DATA PROVIDED
________

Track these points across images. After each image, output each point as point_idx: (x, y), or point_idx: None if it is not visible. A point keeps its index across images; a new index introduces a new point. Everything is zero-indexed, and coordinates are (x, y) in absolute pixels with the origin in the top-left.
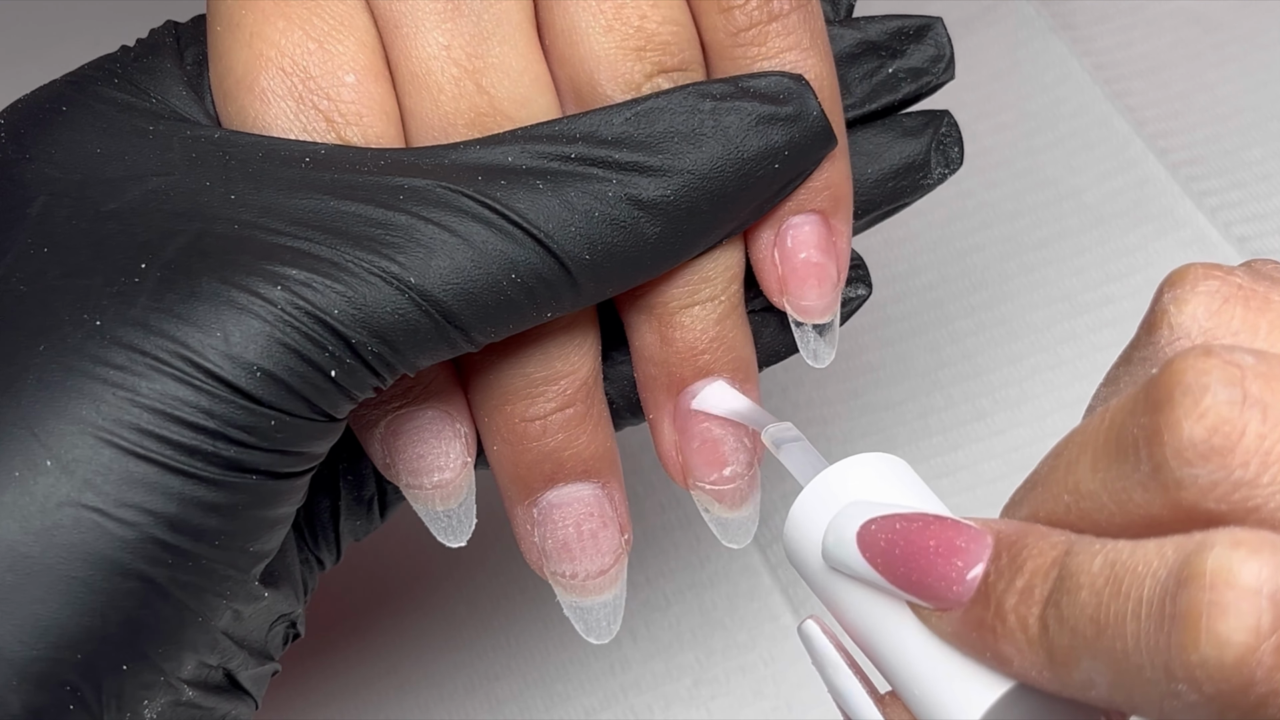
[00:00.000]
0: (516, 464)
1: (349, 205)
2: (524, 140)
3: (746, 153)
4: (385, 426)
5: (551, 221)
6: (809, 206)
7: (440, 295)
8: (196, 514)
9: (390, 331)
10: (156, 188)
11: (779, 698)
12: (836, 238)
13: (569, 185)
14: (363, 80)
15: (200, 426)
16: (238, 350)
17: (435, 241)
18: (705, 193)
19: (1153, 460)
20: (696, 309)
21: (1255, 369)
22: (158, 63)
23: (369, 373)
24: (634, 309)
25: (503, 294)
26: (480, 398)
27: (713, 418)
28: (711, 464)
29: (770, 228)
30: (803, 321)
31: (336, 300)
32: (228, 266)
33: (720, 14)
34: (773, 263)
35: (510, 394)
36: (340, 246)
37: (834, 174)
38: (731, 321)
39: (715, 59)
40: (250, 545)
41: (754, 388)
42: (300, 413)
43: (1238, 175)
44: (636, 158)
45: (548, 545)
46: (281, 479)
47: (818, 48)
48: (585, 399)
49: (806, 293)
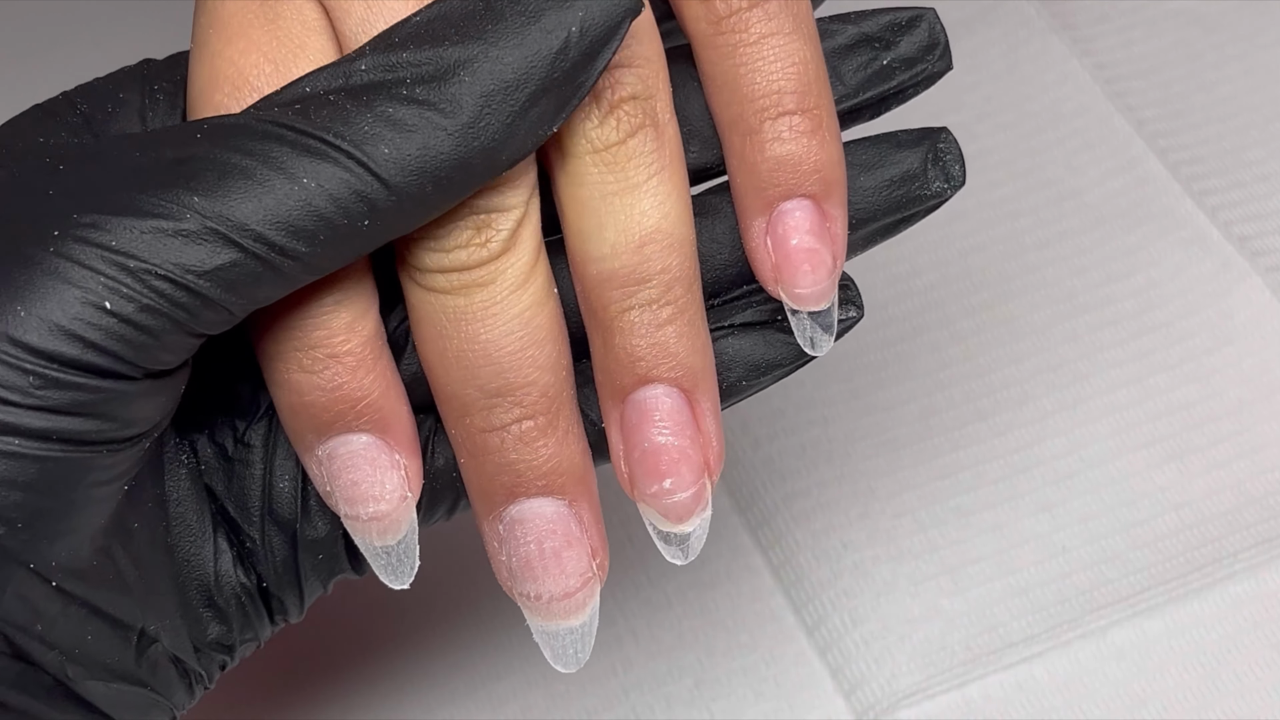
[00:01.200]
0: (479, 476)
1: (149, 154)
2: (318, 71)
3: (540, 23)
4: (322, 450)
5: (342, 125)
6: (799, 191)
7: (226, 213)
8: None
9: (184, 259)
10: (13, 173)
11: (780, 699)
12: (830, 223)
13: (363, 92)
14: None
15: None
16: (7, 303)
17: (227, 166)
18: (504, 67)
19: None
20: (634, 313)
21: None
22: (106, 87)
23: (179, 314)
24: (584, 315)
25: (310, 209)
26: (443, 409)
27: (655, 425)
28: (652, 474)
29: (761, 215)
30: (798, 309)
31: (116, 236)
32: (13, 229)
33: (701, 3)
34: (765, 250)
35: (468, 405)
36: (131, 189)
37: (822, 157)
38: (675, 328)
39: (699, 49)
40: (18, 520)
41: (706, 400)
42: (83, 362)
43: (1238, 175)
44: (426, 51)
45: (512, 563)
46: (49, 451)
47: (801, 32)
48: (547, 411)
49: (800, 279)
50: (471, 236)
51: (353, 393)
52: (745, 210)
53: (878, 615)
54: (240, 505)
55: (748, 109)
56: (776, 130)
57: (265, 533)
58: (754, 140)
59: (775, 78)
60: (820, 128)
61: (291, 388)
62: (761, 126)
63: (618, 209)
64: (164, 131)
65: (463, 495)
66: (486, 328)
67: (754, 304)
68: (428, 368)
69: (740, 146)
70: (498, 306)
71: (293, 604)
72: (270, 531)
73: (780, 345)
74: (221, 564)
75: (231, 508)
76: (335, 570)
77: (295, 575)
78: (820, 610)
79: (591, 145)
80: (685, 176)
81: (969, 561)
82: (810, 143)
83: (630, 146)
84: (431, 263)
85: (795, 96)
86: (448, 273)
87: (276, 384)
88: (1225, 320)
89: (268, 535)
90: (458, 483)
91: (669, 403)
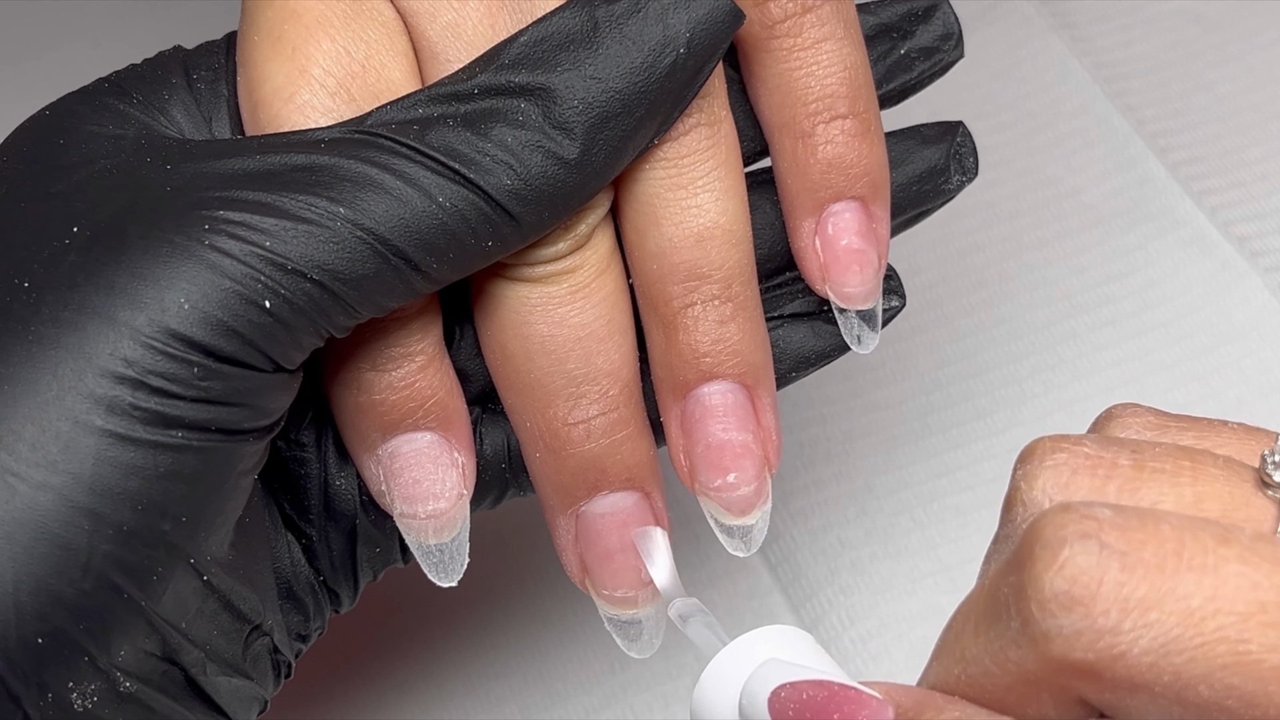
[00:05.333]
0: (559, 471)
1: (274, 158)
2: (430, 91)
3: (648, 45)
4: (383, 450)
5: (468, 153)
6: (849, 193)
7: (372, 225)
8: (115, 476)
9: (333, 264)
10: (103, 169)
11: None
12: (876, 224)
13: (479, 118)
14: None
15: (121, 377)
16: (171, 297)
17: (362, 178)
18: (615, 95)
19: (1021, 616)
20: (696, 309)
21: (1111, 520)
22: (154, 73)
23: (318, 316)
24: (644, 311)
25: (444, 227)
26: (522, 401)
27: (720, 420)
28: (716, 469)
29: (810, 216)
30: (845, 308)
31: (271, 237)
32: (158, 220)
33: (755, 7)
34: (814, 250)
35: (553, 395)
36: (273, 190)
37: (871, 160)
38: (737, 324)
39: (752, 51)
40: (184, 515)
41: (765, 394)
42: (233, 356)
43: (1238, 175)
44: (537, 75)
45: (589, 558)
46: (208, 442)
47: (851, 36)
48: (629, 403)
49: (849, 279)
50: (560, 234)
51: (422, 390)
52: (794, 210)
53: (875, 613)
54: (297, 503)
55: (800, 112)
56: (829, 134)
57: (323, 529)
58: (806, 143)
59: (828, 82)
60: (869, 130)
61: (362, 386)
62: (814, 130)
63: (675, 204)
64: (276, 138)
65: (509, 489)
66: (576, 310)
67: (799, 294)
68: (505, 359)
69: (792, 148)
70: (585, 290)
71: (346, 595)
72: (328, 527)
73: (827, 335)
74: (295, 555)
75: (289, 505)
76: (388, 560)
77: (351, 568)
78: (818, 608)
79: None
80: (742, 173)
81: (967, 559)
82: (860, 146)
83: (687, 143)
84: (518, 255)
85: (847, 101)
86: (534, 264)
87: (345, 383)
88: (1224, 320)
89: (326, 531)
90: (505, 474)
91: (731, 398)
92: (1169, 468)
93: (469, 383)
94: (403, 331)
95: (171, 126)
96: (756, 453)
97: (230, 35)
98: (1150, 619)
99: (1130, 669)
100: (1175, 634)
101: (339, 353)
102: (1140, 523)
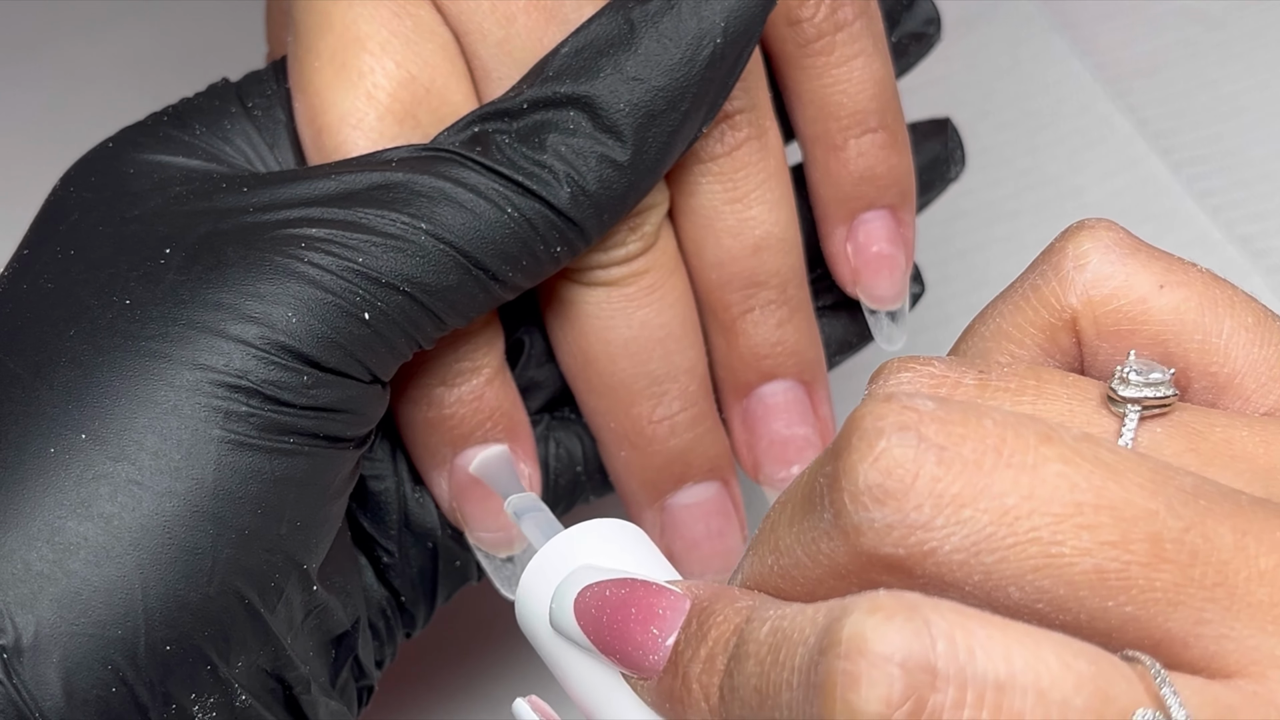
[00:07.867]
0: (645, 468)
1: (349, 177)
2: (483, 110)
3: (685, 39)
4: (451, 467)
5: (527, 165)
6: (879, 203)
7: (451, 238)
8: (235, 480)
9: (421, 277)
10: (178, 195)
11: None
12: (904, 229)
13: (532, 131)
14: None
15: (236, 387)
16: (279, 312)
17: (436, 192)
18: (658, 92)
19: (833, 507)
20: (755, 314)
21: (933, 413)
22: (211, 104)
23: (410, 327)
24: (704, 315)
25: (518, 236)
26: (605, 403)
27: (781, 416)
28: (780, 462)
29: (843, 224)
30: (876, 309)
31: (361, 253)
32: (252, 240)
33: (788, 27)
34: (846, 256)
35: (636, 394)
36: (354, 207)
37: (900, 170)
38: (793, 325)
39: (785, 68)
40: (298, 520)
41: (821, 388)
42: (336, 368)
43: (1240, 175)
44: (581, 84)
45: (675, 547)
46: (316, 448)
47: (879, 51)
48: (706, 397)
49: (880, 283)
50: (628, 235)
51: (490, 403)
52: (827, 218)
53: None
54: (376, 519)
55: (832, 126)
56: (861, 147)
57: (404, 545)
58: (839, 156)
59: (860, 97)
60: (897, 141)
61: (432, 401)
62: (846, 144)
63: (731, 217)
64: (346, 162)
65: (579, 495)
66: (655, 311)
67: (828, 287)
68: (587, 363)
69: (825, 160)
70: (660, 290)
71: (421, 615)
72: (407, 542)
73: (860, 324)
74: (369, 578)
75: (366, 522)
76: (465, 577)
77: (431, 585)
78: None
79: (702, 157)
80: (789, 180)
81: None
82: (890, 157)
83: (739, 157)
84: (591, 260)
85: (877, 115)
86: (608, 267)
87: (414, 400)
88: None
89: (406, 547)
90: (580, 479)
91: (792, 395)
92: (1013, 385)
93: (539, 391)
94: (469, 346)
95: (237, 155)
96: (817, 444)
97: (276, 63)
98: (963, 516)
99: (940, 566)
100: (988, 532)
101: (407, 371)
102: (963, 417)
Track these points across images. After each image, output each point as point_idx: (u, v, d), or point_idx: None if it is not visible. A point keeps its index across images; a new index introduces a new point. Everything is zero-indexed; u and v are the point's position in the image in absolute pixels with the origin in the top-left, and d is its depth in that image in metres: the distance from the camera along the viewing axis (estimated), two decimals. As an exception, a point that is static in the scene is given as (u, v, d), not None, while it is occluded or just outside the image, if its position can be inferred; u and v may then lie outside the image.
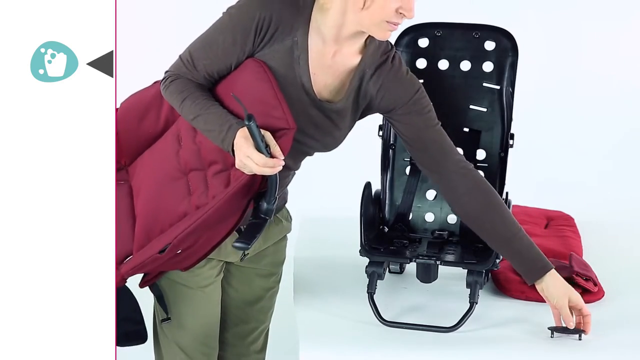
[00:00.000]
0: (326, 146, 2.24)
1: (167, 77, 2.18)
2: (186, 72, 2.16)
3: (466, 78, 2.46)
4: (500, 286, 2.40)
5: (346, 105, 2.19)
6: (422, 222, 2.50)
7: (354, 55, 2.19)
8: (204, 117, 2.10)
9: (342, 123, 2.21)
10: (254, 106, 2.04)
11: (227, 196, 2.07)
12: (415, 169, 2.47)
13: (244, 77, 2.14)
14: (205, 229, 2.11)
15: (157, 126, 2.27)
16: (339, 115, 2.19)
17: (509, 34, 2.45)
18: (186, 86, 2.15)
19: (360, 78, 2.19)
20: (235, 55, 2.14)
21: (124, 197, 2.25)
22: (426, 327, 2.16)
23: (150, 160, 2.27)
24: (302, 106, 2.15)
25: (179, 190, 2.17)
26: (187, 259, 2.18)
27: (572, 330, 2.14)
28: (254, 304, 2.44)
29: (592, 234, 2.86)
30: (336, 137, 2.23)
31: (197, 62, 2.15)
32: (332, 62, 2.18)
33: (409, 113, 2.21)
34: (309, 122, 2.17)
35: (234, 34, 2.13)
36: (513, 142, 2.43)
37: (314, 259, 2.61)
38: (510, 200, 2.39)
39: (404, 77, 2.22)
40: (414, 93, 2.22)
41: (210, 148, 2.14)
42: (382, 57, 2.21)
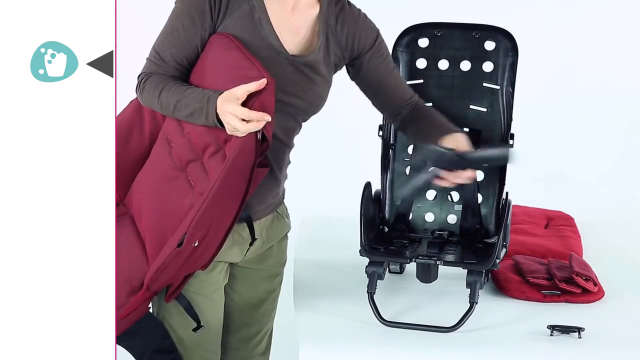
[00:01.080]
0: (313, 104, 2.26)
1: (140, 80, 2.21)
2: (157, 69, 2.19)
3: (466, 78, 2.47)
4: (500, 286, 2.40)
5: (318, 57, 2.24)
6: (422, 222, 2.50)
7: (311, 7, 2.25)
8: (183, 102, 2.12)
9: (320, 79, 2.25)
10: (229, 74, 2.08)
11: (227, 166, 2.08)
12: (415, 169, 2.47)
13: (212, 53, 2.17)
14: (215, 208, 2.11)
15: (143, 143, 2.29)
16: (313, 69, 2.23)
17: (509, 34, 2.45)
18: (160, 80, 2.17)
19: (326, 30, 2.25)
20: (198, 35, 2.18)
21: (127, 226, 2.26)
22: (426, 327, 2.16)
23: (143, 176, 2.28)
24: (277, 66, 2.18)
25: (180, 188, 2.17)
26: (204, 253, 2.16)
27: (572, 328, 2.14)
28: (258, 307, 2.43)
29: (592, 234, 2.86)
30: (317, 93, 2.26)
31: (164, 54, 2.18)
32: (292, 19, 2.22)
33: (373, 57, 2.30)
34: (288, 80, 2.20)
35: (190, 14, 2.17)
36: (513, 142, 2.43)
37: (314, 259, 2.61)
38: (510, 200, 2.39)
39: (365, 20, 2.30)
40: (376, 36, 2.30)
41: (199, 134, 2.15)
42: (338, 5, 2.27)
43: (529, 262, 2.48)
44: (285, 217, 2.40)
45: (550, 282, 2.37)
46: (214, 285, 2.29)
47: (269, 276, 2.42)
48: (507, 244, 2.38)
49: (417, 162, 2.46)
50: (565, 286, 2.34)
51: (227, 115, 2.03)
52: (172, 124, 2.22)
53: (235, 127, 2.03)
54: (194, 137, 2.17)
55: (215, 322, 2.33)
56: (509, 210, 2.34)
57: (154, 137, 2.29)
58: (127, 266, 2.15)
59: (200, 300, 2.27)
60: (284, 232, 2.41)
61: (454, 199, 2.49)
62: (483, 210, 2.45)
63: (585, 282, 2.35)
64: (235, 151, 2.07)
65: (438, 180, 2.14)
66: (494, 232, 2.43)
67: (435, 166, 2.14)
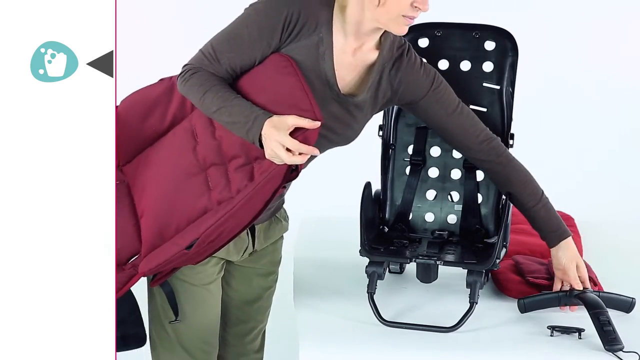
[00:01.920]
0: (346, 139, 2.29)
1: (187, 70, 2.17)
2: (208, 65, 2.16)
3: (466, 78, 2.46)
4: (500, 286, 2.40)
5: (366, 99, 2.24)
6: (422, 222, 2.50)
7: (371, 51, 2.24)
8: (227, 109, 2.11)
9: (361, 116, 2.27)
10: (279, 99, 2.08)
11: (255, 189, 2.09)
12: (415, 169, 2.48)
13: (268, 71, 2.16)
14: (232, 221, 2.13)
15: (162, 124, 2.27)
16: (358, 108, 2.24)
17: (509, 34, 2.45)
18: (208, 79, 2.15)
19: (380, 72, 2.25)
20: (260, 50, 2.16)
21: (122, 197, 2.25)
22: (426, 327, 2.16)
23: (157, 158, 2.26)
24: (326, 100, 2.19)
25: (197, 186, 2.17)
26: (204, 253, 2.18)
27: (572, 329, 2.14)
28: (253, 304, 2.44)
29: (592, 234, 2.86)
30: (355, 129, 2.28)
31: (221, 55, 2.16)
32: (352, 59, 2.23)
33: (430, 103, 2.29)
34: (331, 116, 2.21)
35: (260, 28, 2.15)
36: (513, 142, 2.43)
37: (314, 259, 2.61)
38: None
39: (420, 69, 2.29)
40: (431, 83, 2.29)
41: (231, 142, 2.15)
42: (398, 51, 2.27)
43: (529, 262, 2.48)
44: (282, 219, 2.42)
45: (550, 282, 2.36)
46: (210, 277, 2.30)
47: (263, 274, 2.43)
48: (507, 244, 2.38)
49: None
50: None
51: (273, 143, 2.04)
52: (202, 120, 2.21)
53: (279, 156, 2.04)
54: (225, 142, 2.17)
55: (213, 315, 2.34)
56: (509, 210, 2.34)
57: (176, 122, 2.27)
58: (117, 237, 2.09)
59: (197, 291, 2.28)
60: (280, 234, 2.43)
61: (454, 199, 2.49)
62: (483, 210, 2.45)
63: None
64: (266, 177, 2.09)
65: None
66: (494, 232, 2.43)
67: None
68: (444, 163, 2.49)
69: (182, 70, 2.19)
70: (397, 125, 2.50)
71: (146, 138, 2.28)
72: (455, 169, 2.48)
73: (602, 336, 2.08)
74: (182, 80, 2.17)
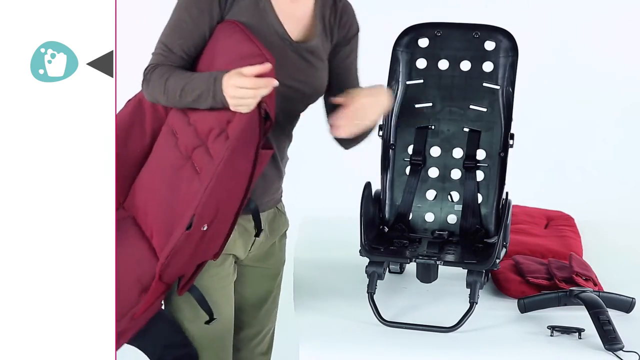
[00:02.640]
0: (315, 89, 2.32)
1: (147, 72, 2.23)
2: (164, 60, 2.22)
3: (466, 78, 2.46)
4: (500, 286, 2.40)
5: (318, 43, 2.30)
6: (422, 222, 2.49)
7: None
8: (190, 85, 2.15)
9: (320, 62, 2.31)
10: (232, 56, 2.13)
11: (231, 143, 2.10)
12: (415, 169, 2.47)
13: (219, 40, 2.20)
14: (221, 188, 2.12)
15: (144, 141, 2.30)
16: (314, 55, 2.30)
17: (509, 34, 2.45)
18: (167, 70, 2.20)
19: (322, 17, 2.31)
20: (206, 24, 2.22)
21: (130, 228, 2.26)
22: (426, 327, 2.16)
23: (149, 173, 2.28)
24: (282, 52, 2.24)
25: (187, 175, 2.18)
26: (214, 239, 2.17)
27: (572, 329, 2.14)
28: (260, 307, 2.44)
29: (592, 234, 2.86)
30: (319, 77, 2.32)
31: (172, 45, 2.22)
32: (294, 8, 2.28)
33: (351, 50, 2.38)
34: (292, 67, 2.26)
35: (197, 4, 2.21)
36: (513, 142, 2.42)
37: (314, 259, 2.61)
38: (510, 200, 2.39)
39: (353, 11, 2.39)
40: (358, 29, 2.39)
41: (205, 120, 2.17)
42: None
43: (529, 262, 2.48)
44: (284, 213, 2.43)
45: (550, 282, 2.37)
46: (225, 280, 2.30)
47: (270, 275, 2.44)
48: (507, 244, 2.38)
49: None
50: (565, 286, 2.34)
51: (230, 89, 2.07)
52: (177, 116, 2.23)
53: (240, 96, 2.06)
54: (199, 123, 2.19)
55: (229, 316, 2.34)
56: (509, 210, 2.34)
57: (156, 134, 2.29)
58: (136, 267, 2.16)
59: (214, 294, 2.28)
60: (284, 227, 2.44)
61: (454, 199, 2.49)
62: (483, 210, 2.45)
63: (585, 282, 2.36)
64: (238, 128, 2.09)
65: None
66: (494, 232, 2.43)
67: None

________

Pictures are to be left out. Write out only the lines above starting at the one with "10: (254, 106, 2.04)" and ending at the one with "51: (227, 115, 2.03)", both lines included, exactly.

10: (254, 106, 2.04)
11: (227, 196, 2.07)
12: (415, 169, 2.47)
13: (244, 77, 2.14)
14: (205, 229, 2.11)
15: (157, 126, 2.27)
16: (339, 115, 2.19)
17: (509, 34, 2.45)
18: (186, 86, 2.15)
19: (360, 78, 2.19)
20: (235, 55, 2.14)
21: (124, 197, 2.25)
22: (426, 327, 2.16)
23: (150, 160, 2.27)
24: (302, 106, 2.15)
25: (179, 190, 2.17)
26: (187, 259, 2.18)
27: (572, 330, 2.14)
28: (254, 304, 2.44)
29: (592, 234, 2.86)
30: (336, 137, 2.23)
31: (197, 62, 2.15)
32: (332, 62, 2.18)
33: (409, 113, 2.21)
34: (309, 122, 2.17)
35: (234, 34, 2.13)
36: (513, 142, 2.43)
37: (314, 259, 2.61)
38: (510, 200, 2.39)
39: (404, 77, 2.22)
40: (414, 93, 2.22)
41: (210, 148, 2.14)
42: (382, 57, 2.21)
[00:01.080]
0: (313, 104, 2.26)
1: (140, 80, 2.21)
2: (157, 69, 2.19)
3: (466, 78, 2.47)
4: (500, 286, 2.40)
5: (318, 57, 2.24)
6: (422, 222, 2.50)
7: (311, 7, 2.25)
8: (183, 102, 2.12)
9: (320, 79, 2.25)
10: (229, 74, 2.08)
11: (227, 166, 2.08)
12: (415, 169, 2.47)
13: (212, 53, 2.17)
14: (215, 208, 2.11)
15: (143, 143, 2.29)
16: (313, 69, 2.23)
17: (509, 34, 2.45)
18: (160, 80, 2.17)
19: (326, 30, 2.25)
20: (198, 35, 2.18)
21: (127, 226, 2.26)
22: (426, 327, 2.16)
23: (143, 176, 2.28)
24: (277, 66, 2.18)
25: (180, 188, 2.17)
26: (204, 253, 2.16)
27: (572, 328, 2.14)
28: (258, 307, 2.43)
29: (592, 234, 2.86)
30: (317, 93, 2.26)
31: (164, 54, 2.18)
32: (292, 19, 2.22)
33: (373, 57, 2.30)
34: (288, 80, 2.20)
35: (190, 14, 2.17)
36: (513, 142, 2.43)
37: (314, 259, 2.61)
38: (510, 200, 2.39)
39: (365, 20, 2.30)
40: (376, 36, 2.30)
41: (199, 134, 2.15)
42: (338, 5, 2.27)
43: (529, 262, 2.48)
44: (285, 217, 2.40)
45: (550, 282, 2.37)
46: (214, 285, 2.29)
47: (269, 276, 2.42)
48: (507, 244, 2.38)
49: (417, 162, 2.46)
50: (565, 286, 2.34)
51: (227, 115, 2.03)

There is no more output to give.